PROBLEM DESCRIPTION
Across the records below, count every line that contains the string "Кисель", then report the count alone.
Start of INFORMATION SHOWN
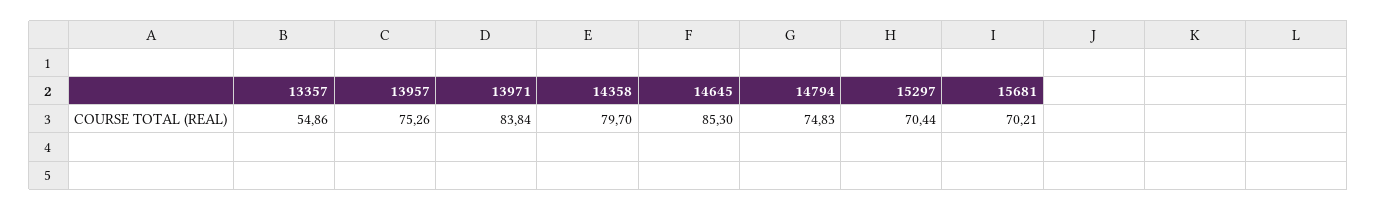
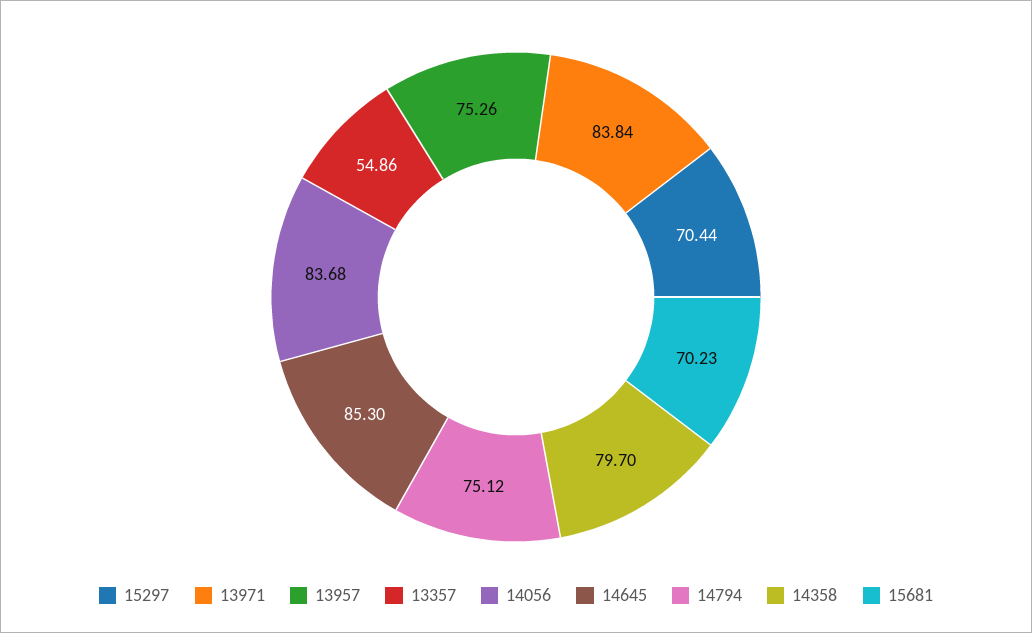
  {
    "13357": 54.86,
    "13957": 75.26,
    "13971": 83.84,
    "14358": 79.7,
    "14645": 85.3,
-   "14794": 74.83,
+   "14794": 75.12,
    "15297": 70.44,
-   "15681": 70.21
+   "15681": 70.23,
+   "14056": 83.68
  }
End of INFORMATION SHOWN
Start of INFORMATION SHOWN
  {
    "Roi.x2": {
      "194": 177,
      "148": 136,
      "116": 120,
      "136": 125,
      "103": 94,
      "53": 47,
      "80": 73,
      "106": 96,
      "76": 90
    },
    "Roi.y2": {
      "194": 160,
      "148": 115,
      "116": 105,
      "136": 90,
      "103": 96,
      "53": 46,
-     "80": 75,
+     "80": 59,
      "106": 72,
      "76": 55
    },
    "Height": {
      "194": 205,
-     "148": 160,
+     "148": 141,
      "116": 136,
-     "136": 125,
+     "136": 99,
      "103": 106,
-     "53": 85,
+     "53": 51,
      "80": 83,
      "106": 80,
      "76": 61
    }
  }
End of INFORMATION SHOWN
Start of INFORMATION SHOWN
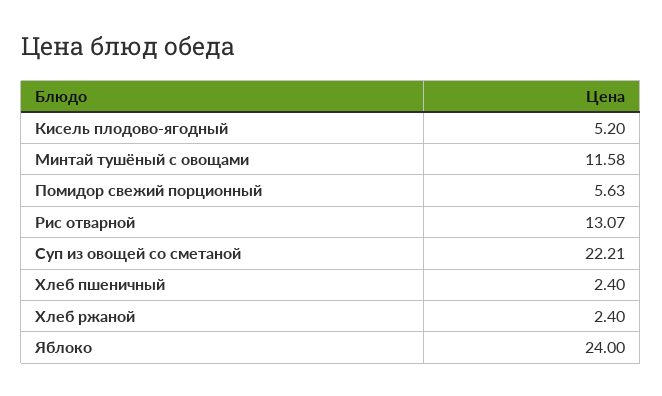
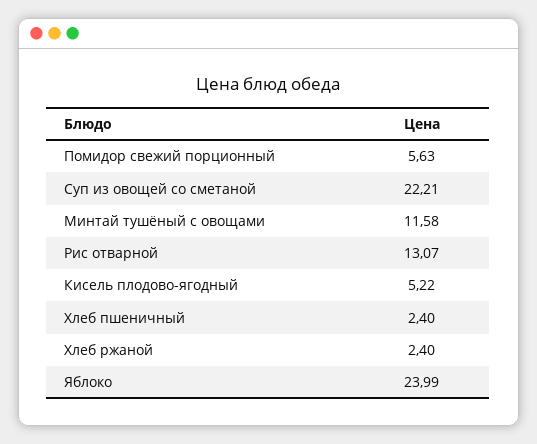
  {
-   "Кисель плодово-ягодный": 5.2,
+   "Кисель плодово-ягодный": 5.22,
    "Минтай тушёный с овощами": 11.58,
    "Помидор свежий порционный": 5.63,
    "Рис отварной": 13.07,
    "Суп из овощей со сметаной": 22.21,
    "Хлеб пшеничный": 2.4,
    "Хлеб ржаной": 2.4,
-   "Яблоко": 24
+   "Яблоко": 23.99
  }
End of INFORMATION SHOWN
ANSWER TO THIS PROBLEM
2